The build that only broke in production

Halfway through, every production deploy started failing while previews stayed green and the live site kept serving an older build. The migrations were fine; next build was getting OOM-killed on the 8 GB build machine. The tell was the asymmetry: previews skip the Sentry webpack wrapper (it’s production-only), so production builds carry source-map generation on top of the compile, and as the bundle grew the combined peak crossed 8 GB. I stopped the crash with a memory-optimization flag (#661) — which worked, but then cold builds crawled, because the flag disables webpack’s module cache; the zod rebuild took thirty minutes. The real fix was moving to Vercel’s Enhanced Build Machines (16 GB): the same commit then built in three minutes, after which I dropped the flag again (#663) since the RAM made it unnecessary. A tidy little arc — crash, workaround, proper fix, remove the workaround.

And a quieter one: the help docs site (help.domiapp.ai) had been silently failing to build for days. A Starlight bump (#653) had pulled it to a version that requires Astro 6 while we’re on Astro 5 — but the docs-site deploy isn’t a required check, so the red mark sat on every PR without blocking anything, and the live docs just stopped updating.

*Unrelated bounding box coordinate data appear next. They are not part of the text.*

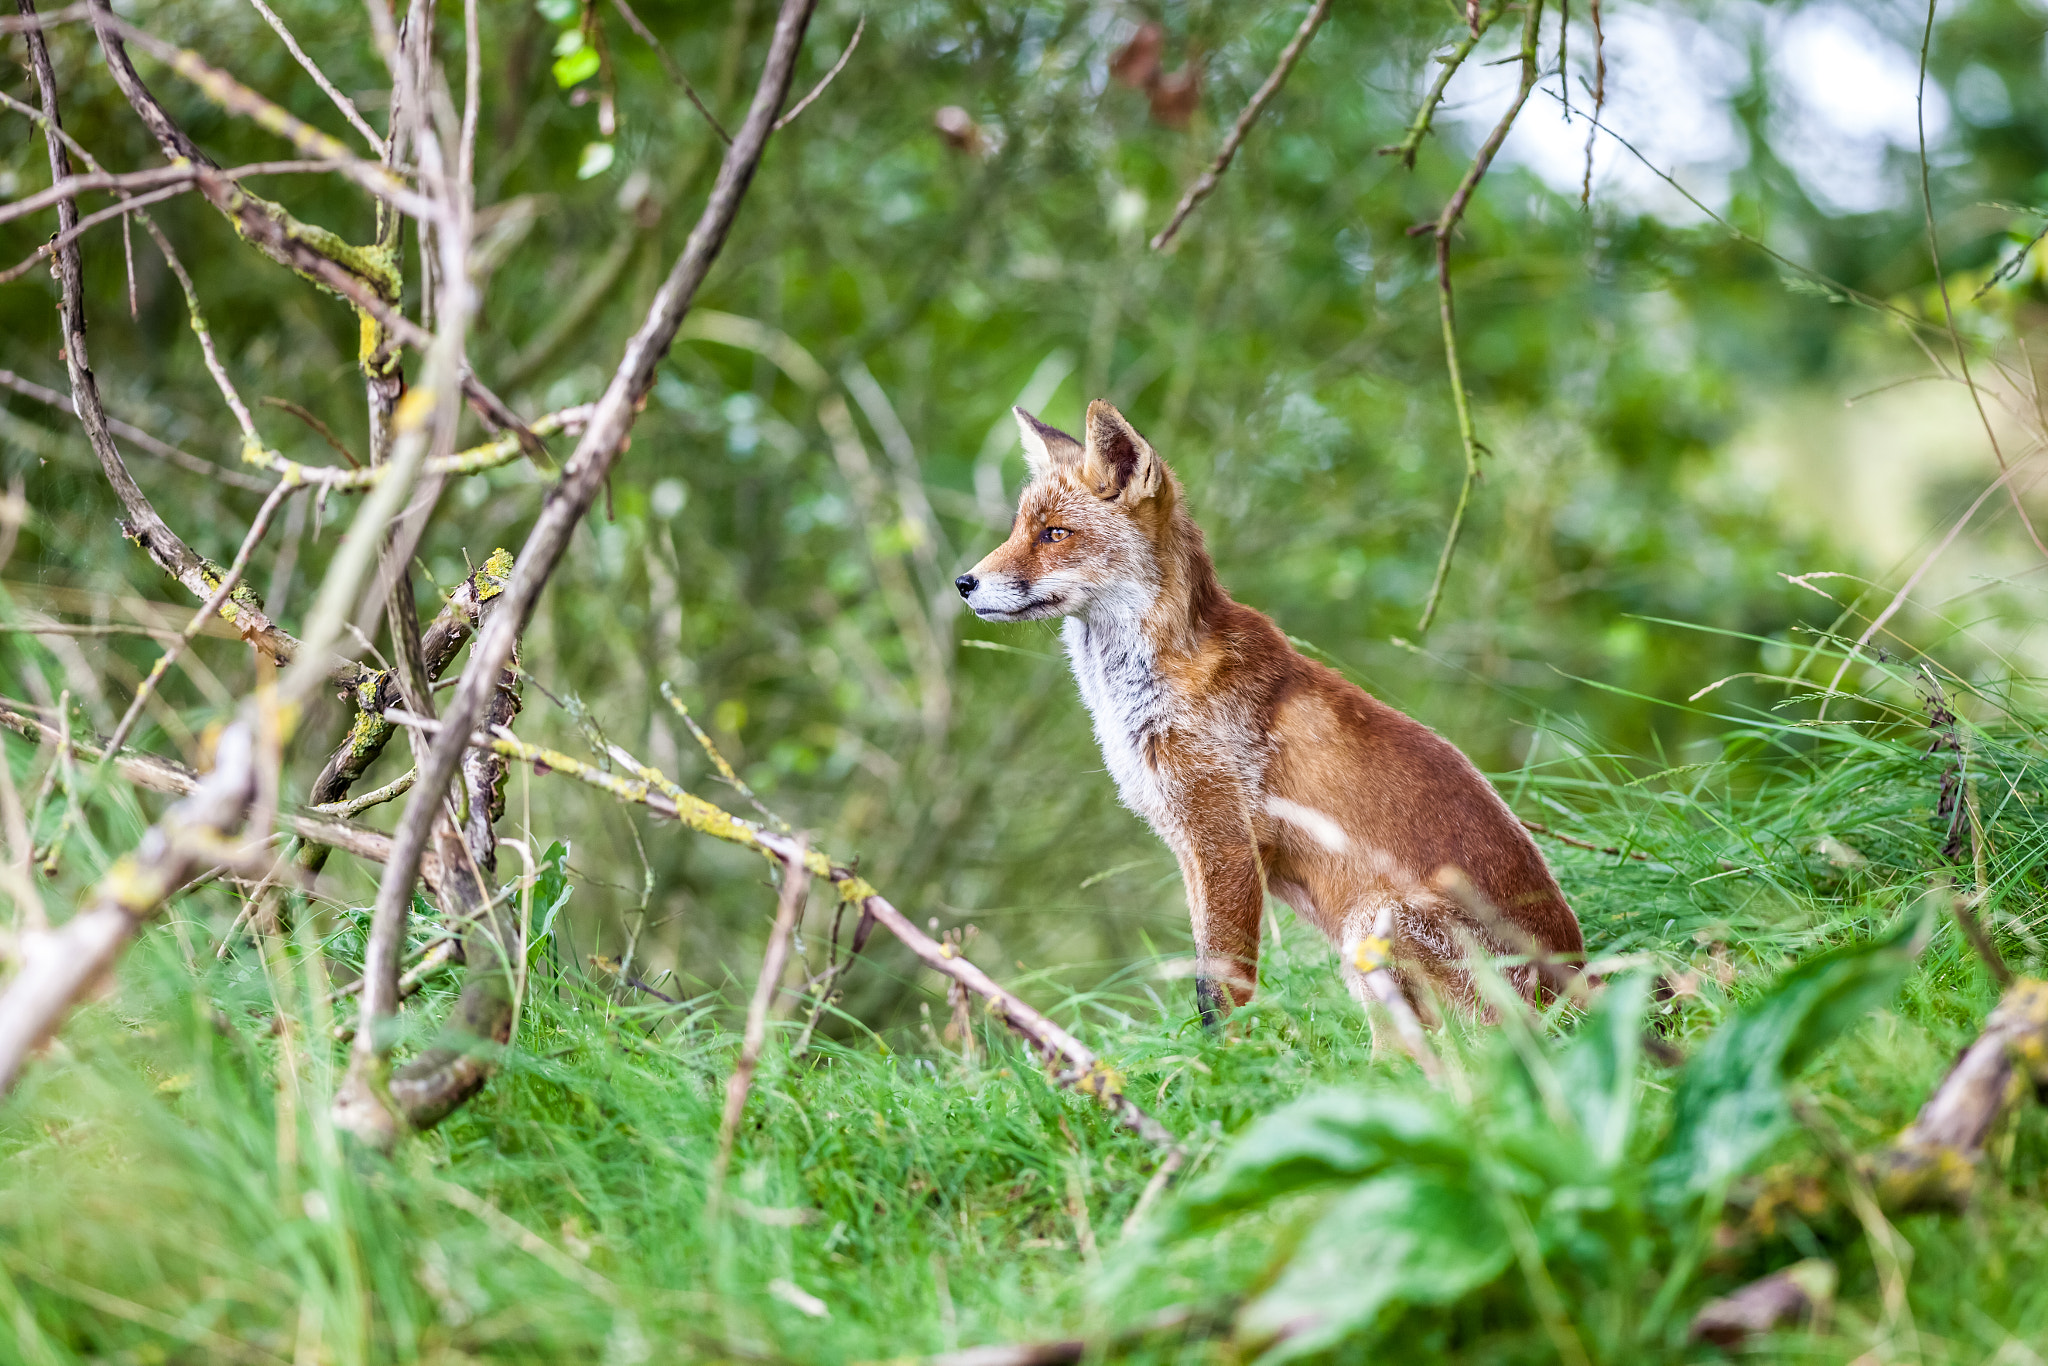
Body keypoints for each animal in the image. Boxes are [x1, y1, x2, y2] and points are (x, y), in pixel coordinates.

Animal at [954, 401, 1581, 1032]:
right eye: (1017, 530)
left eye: (1055, 534)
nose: (963, 582)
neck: (1134, 700)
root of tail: (1571, 989)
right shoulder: (1188, 847)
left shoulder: (1225, 837)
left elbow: (1219, 990)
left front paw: (1226, 1057)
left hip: (1371, 927)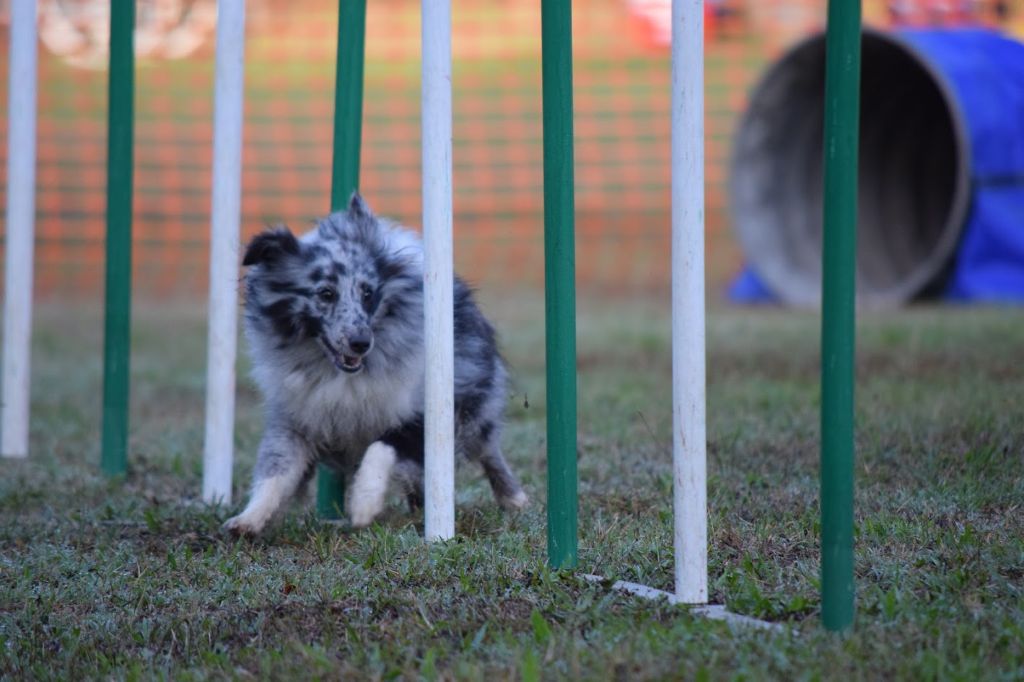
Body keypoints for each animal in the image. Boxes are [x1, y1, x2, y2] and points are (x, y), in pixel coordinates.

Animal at [224, 193, 528, 532]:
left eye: (368, 292)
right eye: (325, 293)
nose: (361, 342)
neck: (339, 374)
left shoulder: (419, 414)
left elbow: (380, 448)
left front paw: (364, 503)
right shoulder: (298, 418)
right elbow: (276, 470)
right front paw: (247, 519)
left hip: (475, 404)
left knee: (489, 452)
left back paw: (513, 499)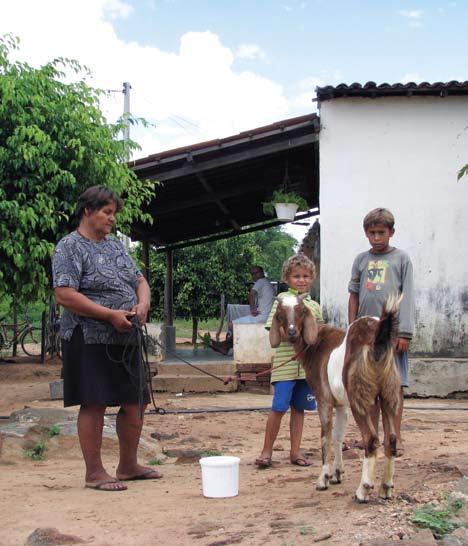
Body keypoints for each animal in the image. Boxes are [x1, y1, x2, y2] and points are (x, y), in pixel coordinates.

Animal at [270, 292, 402, 500]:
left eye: (301, 311)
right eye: (281, 314)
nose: (291, 332)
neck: (316, 344)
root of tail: (377, 339)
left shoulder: (323, 398)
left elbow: (326, 434)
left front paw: (324, 478)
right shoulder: (341, 403)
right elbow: (339, 434)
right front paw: (337, 473)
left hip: (359, 397)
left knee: (371, 438)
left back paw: (363, 490)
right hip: (388, 392)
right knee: (391, 438)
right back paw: (386, 488)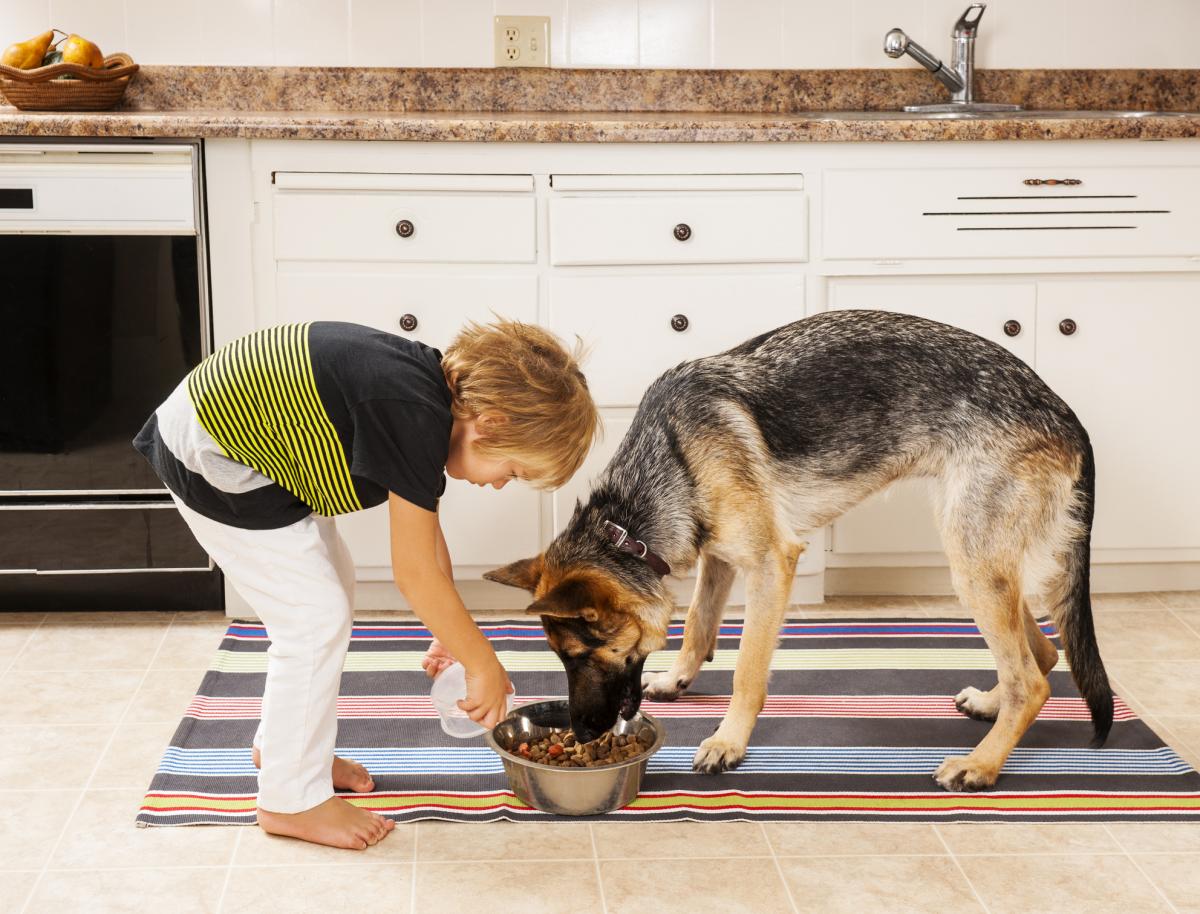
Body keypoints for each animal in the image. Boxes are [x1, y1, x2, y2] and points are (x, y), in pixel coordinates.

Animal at [482, 307, 1108, 791]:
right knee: (1043, 654)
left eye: (580, 656)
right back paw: (989, 707)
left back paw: (981, 765)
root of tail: (1068, 414)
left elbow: (746, 670)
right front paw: (678, 679)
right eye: (562, 658)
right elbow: (699, 626)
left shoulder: (769, 564)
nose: (585, 734)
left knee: (1032, 679)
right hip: (983, 562)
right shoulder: (718, 555)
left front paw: (728, 741)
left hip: (971, 562)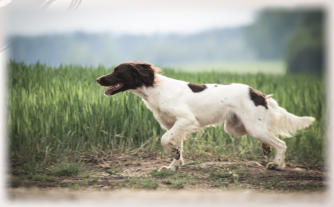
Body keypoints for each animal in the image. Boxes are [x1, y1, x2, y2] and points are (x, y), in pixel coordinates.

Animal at [96, 62, 316, 171]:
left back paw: (277, 164)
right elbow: (177, 146)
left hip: (253, 127)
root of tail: (259, 94)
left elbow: (165, 140)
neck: (154, 89)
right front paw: (173, 165)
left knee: (281, 144)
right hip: (237, 127)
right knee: (270, 138)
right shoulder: (174, 125)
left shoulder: (185, 120)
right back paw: (266, 149)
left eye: (117, 71)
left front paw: (173, 156)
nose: (98, 79)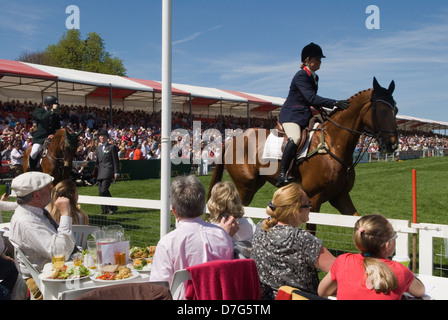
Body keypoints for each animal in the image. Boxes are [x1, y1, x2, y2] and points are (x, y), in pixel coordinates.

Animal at [209, 77, 400, 222]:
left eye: (396, 110)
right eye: (382, 111)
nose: (393, 145)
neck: (333, 144)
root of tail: (231, 141)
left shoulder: (341, 197)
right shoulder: (314, 200)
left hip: (256, 183)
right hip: (245, 186)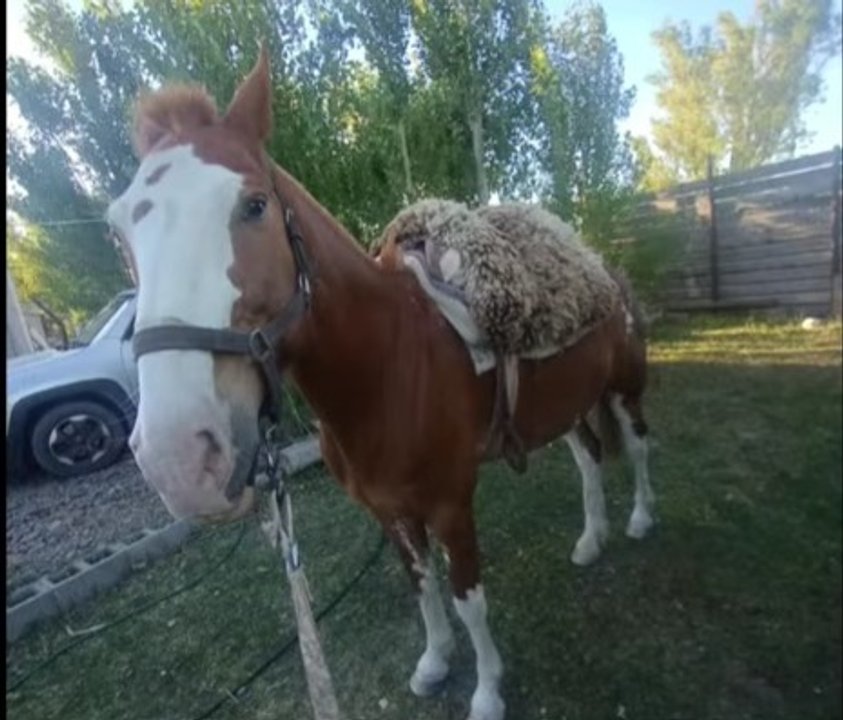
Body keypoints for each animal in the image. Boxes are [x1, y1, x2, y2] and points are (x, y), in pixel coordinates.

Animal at [107, 47, 654, 720]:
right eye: (119, 232)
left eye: (254, 206)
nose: (179, 461)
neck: (387, 369)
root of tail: (601, 265)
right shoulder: (388, 512)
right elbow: (421, 586)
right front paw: (435, 663)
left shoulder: (450, 506)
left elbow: (469, 599)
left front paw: (487, 692)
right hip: (565, 407)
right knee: (589, 457)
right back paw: (591, 539)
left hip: (625, 389)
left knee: (636, 445)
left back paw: (640, 519)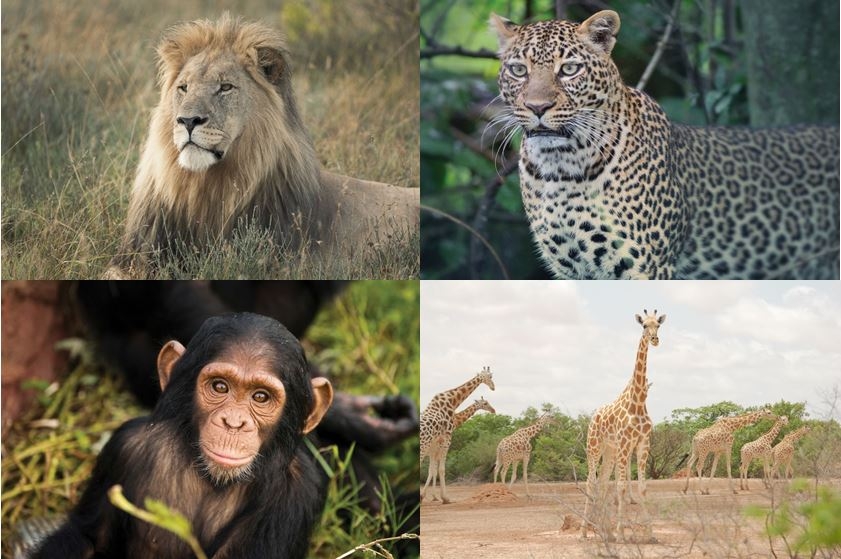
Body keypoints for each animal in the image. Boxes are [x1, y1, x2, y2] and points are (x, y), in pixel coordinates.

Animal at [420, 367, 495, 503]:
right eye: (485, 403)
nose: (493, 387)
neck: (452, 401)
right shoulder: (446, 439)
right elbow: (440, 469)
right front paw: (444, 498)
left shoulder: (435, 447)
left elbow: (432, 470)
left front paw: (432, 496)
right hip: (423, 446)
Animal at [491, 10, 839, 279]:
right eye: (519, 70)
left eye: (569, 69)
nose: (537, 107)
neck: (560, 166)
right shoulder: (572, 270)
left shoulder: (645, 266)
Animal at [581, 309, 666, 539]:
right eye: (644, 325)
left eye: (658, 325)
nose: (654, 339)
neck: (638, 402)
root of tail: (593, 417)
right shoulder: (626, 443)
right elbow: (620, 487)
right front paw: (621, 532)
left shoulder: (643, 443)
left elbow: (642, 487)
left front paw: (650, 533)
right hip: (594, 447)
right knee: (590, 482)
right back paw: (584, 532)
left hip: (610, 450)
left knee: (601, 483)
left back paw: (606, 532)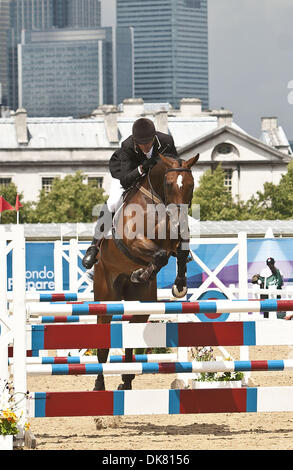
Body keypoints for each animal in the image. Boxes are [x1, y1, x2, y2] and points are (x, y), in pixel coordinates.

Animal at [93, 152, 198, 392]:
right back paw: (100, 385)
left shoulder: (174, 240)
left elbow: (174, 254)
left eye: (191, 184)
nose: (179, 218)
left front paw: (178, 285)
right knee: (102, 346)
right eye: (169, 184)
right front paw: (141, 272)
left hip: (142, 305)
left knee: (132, 336)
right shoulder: (134, 241)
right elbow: (159, 255)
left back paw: (127, 380)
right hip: (106, 299)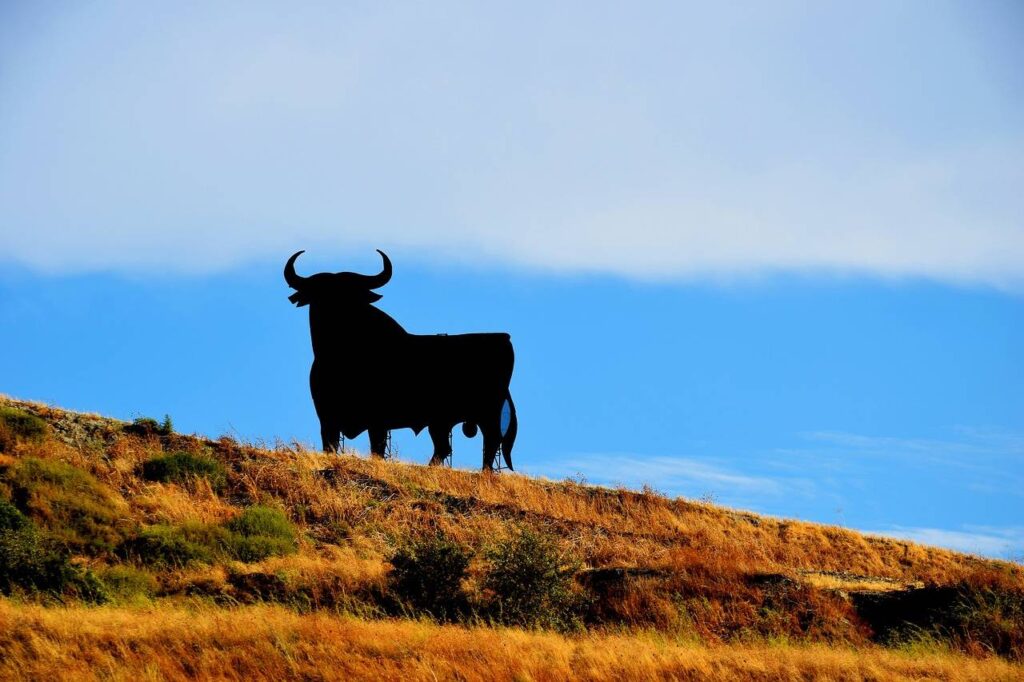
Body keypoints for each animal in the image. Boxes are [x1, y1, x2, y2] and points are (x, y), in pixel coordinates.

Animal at [284, 248, 516, 466]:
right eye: (319, 294)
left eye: (351, 294)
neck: (341, 355)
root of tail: (504, 338)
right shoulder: (327, 417)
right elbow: (330, 445)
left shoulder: (378, 419)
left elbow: (377, 449)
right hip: (441, 420)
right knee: (445, 447)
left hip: (487, 412)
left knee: (491, 442)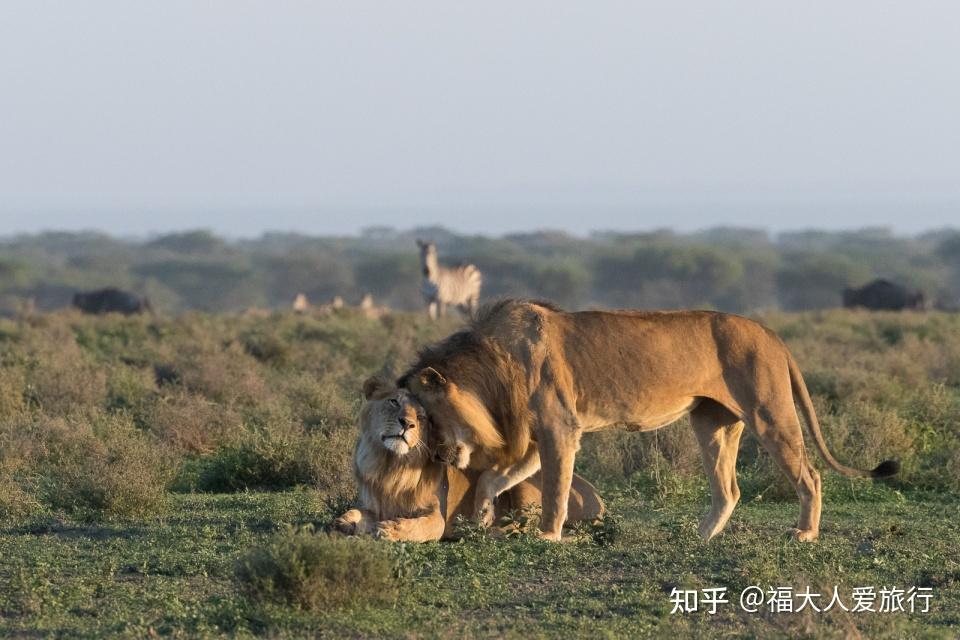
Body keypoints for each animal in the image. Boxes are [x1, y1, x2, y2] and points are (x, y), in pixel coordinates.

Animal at [338, 376, 604, 540]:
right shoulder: (374, 504)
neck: (391, 465)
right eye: (393, 401)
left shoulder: (437, 516)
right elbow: (356, 511)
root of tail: (597, 495)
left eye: (423, 417)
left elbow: (418, 527)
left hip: (527, 488)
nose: (407, 423)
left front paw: (390, 530)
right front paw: (345, 522)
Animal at [400, 298, 900, 540]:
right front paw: (482, 518)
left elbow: (556, 492)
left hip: (769, 412)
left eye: (425, 417)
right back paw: (701, 537)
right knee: (729, 489)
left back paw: (805, 534)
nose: (439, 456)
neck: (493, 367)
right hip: (712, 423)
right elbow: (496, 478)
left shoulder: (561, 428)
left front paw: (546, 536)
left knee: (810, 476)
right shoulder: (541, 438)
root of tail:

I pinned Starlight back to the last Astro-5-compatible line (#664) and added a guard so it won’t drift again. The lesson filed itself: a non-blocking check is one nobody reads, which means it can hide real breakage indefinitely.

What I learned

The big one is that supply-chain entropy starts on day one. I’d assumed a brand-new codebase would be, almost by definition, up to date — and it was already a major behind across the board, with a live CVE in the most critical library, and nothing watching. “I just built this” buys you nothing against the ecosystem’s clock. The fix isn’t heroics, it’s a bot plus a CI safety net plus the discipline to triage the noise weekly instead of letting it freeze into a security fire drill. The other recurring shape was the narrowly-true green checkmark — the futile override bump that “fails CI,” the non-required docs check nobody reads, the typecheck that passes without ever calling the model. Same lesson as last sprint, different costume: a check is only as good as the question it actually asks.

Next sprint, I get to go back upstairs. The foundation’s current and the alerts are clear, so Sprint 32 returns to the real work of V1 — dogfooding the thing by living in it, fixing what the daily use surfaces, and shipping a few improvements I’ve been wanting. Features again. But on dependencies that, for the first time, I can actually trust to be current.